Mas as autoridades de Oregon dizem que sua principal motivação para esta política fiscal é melhorar a concorrência com o mercado doméstico não-regulamentado e ainda ilegal, oferecendo preços mais próximos do que as pessoas estão acostumadas, mas com produtos e produtores agora inspecionados e monitorados.

O Oregon também rejeitou as ideias testadas em Washington e no Colorado sobre como monitorar e licenciar novos participantes do setor. Washington, por exemplo, criou um número definido de licenças e realizou um sorteio para distribuí-las; o Oregon não está estabelecendo limites sobre quantas empresas podem entrar no setor. Da mesma forma, o Oregon não tem restrições à chamada integração vertical, na qual uma empresa pode controlar o produto desde o plantio até a venda, uma prática que Washington também restringe.

Em Washington e no Colorado, a polícia deve fazer exames de sangue em motoristas suspeitos de ter sua capacidade de dirigir prejudicada por uso de maconha. Para evitar esse sistema tão complicado e incômodo, os legisladores de Oregon adotaram uma norma mais aberta aprovada pelos eleitores, que permite que os policiais usem seu julgamento para saber se uma pessoa está muito alterada para dirigir.

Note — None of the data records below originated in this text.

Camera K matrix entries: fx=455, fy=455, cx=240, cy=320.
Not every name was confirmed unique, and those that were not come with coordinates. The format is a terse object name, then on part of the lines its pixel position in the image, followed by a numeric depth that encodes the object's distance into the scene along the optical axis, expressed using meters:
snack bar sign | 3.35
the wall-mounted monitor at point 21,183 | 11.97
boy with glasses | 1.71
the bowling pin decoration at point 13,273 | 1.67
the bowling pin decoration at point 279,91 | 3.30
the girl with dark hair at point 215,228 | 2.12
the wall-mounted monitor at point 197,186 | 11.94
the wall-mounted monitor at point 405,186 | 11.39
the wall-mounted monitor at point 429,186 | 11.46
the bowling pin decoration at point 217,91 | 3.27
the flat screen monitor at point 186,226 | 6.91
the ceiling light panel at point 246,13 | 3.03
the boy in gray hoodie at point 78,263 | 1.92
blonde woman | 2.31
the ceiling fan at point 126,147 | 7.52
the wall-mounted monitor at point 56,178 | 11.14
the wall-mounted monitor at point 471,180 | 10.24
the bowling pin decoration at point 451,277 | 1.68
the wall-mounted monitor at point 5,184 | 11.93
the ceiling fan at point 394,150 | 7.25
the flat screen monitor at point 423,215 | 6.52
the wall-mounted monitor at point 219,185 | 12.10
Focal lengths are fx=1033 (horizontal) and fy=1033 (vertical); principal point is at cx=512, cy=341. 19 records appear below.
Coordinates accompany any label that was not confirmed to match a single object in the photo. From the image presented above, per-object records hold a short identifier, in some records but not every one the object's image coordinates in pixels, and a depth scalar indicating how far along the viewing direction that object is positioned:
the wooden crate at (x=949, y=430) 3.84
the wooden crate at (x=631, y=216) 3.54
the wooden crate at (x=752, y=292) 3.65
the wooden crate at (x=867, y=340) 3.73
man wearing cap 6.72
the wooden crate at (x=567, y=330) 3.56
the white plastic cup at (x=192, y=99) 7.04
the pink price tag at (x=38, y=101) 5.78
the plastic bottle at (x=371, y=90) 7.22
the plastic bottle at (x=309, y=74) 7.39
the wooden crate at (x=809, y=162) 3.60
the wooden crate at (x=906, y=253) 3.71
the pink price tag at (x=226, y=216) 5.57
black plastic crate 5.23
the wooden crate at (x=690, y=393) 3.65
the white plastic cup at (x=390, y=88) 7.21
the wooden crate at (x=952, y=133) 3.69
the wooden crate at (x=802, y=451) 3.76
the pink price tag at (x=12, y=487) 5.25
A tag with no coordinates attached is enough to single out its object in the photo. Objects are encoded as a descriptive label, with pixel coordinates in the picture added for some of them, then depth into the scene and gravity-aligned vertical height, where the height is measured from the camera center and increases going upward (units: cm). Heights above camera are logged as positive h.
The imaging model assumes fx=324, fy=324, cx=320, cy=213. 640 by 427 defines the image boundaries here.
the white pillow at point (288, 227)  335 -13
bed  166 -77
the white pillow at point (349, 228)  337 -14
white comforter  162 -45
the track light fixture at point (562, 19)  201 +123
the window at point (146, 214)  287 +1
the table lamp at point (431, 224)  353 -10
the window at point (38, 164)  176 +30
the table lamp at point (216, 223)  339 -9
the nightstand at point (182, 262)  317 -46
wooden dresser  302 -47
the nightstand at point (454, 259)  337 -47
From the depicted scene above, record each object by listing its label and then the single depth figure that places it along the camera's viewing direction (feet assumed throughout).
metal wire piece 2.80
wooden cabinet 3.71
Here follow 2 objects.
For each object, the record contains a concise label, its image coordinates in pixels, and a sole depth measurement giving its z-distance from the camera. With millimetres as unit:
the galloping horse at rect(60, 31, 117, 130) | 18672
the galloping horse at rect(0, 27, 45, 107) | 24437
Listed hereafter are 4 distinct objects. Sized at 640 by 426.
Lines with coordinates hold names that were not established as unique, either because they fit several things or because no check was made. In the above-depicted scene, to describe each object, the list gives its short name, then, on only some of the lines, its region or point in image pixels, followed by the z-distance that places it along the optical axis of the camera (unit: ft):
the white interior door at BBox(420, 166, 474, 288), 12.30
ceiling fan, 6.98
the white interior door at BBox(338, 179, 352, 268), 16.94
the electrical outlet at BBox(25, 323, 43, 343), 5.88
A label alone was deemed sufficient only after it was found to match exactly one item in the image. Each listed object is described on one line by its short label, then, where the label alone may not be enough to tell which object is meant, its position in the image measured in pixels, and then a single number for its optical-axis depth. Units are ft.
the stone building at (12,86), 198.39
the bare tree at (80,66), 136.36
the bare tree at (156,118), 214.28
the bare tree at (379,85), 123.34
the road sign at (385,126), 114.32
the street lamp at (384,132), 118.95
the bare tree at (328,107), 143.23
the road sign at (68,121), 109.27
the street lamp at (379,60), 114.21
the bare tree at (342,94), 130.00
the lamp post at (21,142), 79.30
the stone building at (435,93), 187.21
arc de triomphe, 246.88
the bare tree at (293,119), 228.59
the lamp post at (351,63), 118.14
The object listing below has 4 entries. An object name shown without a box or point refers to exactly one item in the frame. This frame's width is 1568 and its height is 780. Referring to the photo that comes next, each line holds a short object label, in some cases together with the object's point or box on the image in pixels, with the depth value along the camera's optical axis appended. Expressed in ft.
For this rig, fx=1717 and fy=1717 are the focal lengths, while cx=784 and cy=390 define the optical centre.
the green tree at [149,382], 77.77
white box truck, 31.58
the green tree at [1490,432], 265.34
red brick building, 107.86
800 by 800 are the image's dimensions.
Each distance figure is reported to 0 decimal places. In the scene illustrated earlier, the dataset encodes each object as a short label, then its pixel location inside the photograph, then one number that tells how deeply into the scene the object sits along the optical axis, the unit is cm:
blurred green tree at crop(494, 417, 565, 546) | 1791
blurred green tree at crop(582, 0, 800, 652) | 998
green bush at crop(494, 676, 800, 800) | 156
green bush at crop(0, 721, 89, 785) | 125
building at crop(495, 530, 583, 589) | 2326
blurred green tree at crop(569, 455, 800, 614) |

Limpar a ficha de condenações passadas, mesmo nos estados onde a maconha foi legalizada para uso recreativo, ainda é algo controverso. No Colorado, os promotores têm ampla liberdade para negar esses pedidos e fazem isso com frequência, especialmente nos casos em que a pessoa enfrenta acusações criminais mais graves, como a de produzir drogas, mas se declara culpada de um delito menor, como o porte.

"Há uma tensão entre o que a ficha de um caso mostra e o que a polícia e os promotores acreditam que poderia ser provado", disse Sam Kamin, professor de direito e processo penal na Universidade de Denver.